* [EXERCISE]: When you write out the material, keep every line exactly as it is.

=== WORKING DATA ===

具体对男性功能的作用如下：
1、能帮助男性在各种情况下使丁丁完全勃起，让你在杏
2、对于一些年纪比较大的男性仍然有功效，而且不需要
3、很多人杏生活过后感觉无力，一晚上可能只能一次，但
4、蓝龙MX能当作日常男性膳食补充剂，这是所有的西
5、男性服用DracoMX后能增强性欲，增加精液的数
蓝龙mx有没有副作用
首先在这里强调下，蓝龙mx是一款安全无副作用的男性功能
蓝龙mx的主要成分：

===

* [TASK RESPONSE]:
具体对男性功能的作用如下：
1、能帮助男性在各种情况下使丁丁完全勃起，让你在杏
2、对于一些年纪比较大的男性仍然有功效，而且不需要
3、很多人杏生活过后感觉无力，一晚上可能只能一次，但
4、蓝龙MX能当作日常男性膳食补充剂，这是所有的西
5、男性服用DracoMX后能增强性欲，增加精液的数
蓝龙mx有没有副作用
首先在这里强调下，蓝龙mx是一款安全无副作用的男性功能
蓝龙mx的主要成分：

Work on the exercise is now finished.